Required action:
Transcribe the listing word for word, starting with its first line and ending with the line that contains "Duct Cleaning", both of those lines included.

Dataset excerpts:

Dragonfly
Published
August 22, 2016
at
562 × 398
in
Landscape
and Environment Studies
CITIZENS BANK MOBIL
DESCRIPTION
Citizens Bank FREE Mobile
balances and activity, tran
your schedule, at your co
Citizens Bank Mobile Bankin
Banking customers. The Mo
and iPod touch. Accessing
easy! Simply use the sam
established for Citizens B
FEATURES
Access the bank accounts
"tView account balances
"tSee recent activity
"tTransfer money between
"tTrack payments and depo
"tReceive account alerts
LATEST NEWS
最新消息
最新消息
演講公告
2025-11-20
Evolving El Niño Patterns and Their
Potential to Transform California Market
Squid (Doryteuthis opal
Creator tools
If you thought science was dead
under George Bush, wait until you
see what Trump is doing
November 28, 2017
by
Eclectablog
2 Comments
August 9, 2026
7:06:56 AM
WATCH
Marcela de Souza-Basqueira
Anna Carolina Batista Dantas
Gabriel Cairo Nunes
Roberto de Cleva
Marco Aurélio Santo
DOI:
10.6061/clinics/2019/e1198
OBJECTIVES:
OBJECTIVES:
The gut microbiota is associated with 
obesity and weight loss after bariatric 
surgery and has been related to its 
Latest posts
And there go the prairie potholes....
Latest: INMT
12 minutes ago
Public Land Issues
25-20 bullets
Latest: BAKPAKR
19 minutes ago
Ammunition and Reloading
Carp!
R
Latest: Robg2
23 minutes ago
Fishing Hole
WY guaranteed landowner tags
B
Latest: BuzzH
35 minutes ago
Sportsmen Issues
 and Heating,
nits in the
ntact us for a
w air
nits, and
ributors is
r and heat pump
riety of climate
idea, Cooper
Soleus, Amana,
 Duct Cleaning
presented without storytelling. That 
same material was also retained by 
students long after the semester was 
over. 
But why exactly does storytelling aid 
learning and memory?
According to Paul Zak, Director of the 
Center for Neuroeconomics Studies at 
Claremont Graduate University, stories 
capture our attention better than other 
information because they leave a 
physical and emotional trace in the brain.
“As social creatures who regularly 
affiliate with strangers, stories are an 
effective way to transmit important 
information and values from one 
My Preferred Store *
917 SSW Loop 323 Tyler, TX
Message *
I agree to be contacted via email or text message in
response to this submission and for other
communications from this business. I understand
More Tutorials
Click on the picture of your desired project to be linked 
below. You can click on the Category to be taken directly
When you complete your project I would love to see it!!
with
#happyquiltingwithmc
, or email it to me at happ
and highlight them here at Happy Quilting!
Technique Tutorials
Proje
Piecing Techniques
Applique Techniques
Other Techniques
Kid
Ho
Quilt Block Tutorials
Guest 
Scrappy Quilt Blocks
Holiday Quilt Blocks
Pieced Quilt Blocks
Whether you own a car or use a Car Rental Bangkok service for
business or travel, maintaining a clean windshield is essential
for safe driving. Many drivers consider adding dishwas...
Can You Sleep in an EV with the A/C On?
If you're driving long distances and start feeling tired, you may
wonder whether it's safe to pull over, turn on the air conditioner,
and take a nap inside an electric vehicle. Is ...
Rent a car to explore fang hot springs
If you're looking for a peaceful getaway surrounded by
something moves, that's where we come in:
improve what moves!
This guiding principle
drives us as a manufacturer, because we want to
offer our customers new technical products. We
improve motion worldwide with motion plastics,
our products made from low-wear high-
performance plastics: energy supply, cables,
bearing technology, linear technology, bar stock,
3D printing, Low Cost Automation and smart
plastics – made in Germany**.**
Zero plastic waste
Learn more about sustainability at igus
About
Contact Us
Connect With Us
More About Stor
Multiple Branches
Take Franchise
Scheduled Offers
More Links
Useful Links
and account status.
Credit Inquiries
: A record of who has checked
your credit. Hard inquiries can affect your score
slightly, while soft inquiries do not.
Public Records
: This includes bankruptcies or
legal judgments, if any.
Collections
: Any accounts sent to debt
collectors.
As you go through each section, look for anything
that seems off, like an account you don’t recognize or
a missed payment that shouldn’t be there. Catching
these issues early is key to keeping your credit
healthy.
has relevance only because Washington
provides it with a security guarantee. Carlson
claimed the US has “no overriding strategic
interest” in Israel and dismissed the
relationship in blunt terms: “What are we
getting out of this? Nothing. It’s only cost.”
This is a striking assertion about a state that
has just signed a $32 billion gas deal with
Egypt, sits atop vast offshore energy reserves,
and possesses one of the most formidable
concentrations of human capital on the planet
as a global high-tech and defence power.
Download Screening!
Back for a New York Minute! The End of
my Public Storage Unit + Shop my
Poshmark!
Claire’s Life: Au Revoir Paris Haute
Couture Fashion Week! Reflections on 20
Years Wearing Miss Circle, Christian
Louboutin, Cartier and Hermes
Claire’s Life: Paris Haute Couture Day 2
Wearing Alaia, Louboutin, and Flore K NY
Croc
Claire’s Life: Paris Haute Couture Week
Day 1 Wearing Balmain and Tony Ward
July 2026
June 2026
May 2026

Answer below:
Dragonfly
Published
August 22, 2016
at
562 × 398
in
Landscape
and Environment Studies
CITIZENS BANK MOBIL
DESCRIPTION
Citizens Bank FREE Mobile
balances and activity, tran
your schedule, at your co
Citizens Bank Mobile Bankin
Banking customers. The Mo
and iPod touch. Accessing
easy! Simply use the sam
established for Citizens B
FEATURES
Access the bank accounts
"tView account balances
"tSee recent activity
"tTransfer money between
"tTrack payments and depo
"tReceive account alerts
LATEST NEWS
最新消息
最新消息
演講公告
2025-11-20
Evolving El Niño Patterns and Their
Potential to Transform California Market
Squid (Doryteuthis opal
Creator tools
If you thought science was dead
under George Bush, wait until you
see what Trump is doing
November 28, 2017
by
Eclectablog
2 Comments
August 9, 2026
7:06:56 AM
WATCH
Marcela de Souza-Basqueira
Anna Carolina Batista Dantas
Gabriel Cairo Nunes
Roberto de Cleva
Marco Aurélio Santo
DOI:
10.6061/clinics/2019/e1198
OBJECTIVES:
OBJECTIVES:
The gut microbiota is associated with 
obesity and weight loss after bariatric 
surgery and has been related to its 
Latest posts
And there go the prairie potholes....
Latest: INMT
12 minutes ago
Public Land Issues
25-20 bullets
Latest: BAKPAKR
19 minutes ago
Ammunition and Reloading
Carp!
R
Latest: Robg2
23 minutes ago
Fishing Hole
WY guaranteed landowner tags
B
Latest: BuzzH
35 minutes ago
Sportsmen Issues
 and Heating,
nits in the
ntact us for a
w air
nits, and
ributors is
r and heat pump
riety of climate
idea, Cooper
Soleus, Amana,
 Duct Cleaning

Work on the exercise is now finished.